* [Task item]:
Produce a copy of every line in the records that holds the string "transparent".

* [Data section]:
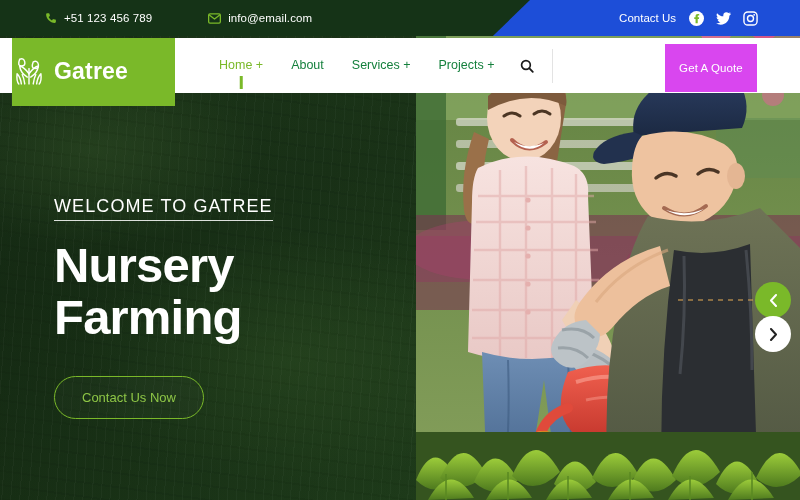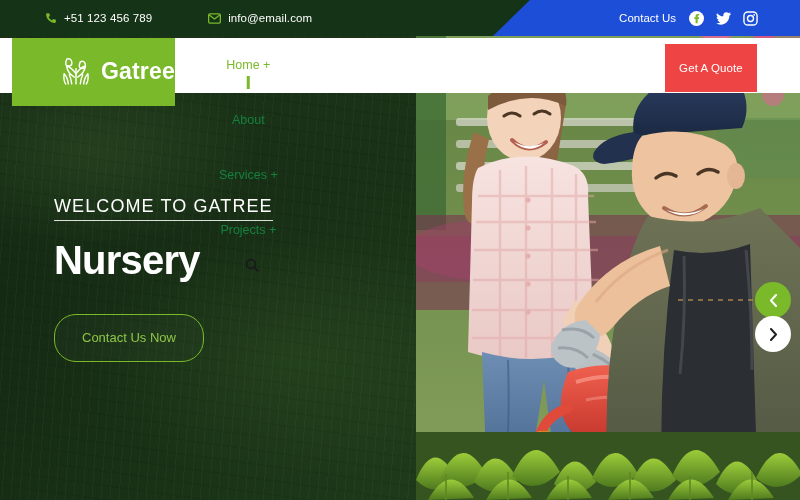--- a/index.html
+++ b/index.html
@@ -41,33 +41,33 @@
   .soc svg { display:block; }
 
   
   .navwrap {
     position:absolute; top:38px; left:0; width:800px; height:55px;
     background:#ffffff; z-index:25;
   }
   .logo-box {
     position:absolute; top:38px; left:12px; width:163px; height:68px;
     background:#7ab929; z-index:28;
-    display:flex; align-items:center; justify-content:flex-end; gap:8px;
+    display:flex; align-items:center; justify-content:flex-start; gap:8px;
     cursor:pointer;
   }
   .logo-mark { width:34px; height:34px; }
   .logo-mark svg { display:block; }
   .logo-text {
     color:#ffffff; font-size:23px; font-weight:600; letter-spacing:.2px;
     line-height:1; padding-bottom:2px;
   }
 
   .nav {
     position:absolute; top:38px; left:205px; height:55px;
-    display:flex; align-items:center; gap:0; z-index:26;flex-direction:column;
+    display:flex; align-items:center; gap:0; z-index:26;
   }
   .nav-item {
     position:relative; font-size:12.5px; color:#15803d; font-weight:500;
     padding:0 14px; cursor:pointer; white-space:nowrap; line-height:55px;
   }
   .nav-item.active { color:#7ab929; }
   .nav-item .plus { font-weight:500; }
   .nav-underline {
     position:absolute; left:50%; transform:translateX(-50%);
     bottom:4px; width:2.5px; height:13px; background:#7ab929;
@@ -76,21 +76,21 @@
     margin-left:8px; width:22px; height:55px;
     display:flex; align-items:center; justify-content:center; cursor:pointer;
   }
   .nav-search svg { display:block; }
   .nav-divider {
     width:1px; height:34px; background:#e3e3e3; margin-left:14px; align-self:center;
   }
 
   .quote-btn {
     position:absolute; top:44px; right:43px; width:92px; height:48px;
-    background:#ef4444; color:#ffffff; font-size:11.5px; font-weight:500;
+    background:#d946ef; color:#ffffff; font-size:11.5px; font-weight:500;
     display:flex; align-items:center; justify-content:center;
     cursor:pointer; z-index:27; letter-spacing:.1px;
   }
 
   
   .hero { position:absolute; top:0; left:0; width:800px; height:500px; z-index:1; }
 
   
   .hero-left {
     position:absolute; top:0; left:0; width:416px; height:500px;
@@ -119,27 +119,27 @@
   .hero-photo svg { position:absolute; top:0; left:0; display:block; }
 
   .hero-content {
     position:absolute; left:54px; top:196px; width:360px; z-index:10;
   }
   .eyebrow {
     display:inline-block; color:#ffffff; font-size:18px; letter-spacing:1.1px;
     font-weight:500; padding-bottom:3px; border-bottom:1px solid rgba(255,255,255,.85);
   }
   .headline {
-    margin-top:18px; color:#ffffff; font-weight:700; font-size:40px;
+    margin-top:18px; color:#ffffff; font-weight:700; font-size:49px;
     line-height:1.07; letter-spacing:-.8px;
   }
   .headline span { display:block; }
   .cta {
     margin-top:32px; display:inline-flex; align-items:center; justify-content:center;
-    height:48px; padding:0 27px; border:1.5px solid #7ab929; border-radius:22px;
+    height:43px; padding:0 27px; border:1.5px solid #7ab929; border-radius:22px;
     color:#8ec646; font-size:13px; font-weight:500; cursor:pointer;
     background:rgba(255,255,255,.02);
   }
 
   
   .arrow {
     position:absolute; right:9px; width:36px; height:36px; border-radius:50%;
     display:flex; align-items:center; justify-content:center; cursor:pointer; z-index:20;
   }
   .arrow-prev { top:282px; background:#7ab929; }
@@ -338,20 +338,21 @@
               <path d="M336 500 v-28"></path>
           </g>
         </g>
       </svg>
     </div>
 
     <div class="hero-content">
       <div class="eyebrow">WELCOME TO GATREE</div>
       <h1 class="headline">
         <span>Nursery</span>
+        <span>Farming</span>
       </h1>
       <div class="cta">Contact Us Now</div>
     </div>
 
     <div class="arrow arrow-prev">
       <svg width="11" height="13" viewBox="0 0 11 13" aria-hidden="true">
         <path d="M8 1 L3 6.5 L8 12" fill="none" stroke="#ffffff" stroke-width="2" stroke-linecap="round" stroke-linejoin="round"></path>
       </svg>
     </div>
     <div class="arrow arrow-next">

...

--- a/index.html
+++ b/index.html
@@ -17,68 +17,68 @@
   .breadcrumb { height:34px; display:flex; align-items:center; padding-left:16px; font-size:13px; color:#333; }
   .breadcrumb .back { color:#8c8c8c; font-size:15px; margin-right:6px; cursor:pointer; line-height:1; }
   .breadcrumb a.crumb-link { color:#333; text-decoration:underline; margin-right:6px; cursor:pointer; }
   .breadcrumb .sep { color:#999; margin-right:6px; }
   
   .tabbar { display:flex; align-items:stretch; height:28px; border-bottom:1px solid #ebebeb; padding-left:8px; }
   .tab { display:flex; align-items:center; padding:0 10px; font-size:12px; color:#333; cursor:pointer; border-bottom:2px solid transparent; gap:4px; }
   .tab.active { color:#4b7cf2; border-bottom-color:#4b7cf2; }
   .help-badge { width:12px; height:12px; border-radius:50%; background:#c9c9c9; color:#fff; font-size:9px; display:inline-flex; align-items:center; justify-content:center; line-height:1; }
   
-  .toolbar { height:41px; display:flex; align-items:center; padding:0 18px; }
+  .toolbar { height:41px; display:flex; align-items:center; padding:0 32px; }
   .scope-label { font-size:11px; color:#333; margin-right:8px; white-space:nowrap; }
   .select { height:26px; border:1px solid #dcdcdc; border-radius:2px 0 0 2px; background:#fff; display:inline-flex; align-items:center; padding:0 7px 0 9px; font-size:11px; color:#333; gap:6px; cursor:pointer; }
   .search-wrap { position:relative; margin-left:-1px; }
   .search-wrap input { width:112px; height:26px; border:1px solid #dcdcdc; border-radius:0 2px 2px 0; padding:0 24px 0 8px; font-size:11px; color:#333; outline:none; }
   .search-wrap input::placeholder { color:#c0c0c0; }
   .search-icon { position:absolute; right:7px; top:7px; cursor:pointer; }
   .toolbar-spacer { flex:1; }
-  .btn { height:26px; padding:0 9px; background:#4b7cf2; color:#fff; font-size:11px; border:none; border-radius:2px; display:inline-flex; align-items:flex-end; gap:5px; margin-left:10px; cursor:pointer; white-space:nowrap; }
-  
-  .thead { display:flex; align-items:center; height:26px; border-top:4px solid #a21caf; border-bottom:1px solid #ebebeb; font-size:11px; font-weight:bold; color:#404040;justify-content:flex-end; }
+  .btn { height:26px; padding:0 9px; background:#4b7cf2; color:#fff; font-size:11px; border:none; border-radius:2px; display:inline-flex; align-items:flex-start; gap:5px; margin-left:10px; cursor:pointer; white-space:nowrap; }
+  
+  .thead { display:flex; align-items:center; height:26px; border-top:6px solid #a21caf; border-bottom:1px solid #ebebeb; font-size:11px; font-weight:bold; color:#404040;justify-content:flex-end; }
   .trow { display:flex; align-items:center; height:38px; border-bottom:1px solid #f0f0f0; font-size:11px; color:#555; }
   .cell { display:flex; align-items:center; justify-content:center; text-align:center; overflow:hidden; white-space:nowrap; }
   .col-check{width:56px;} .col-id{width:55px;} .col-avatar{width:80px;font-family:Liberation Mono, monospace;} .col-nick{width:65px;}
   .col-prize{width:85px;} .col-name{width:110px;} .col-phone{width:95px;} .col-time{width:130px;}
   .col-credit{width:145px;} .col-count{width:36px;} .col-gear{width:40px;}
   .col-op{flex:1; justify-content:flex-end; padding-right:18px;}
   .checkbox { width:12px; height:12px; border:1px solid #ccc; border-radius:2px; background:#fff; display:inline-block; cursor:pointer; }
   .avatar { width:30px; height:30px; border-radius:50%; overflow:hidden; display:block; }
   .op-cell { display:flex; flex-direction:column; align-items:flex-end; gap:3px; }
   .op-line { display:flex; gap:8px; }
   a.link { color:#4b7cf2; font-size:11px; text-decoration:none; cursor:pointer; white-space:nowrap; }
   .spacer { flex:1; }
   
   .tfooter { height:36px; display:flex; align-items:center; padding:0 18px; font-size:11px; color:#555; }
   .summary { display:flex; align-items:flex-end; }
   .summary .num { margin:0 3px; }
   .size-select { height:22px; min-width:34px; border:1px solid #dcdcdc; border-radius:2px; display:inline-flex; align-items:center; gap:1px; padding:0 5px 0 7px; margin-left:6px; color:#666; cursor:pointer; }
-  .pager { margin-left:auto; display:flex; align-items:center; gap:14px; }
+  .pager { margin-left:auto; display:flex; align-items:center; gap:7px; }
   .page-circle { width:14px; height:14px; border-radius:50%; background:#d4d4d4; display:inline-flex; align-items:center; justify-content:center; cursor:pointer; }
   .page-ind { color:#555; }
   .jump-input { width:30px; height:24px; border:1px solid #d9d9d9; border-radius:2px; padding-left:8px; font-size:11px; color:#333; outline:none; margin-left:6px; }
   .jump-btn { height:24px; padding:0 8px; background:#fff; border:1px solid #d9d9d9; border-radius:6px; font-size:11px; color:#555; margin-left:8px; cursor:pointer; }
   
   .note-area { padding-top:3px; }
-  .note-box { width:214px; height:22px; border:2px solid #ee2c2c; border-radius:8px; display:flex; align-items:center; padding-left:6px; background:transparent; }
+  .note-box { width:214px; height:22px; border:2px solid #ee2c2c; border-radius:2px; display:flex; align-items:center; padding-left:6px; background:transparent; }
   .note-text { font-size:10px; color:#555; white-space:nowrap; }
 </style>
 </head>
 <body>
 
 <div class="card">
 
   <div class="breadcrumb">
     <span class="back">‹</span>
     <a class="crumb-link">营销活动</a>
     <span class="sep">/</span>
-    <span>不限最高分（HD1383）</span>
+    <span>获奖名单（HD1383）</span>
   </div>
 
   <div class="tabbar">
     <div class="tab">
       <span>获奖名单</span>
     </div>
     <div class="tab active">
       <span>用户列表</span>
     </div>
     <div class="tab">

* [Answer below]:
   .tab { display:flex; align-items:center; padding:0 10px; font-size:12px; color:#333; cursor:pointer; border-bottom:2px solid transparent; gap:4px; }
-  .note-box { width:214px; height:22px; border:2px solid #ee2c2c; border-radius:8px; display:flex; align-items:center; padding-left:6px; background:transparent; }
+  .note-box { width:214px; height:22px; border:2px solid #ee2c2c; border-radius:2px; display:flex; align-items:center; padding-left:6px; background:transparent; }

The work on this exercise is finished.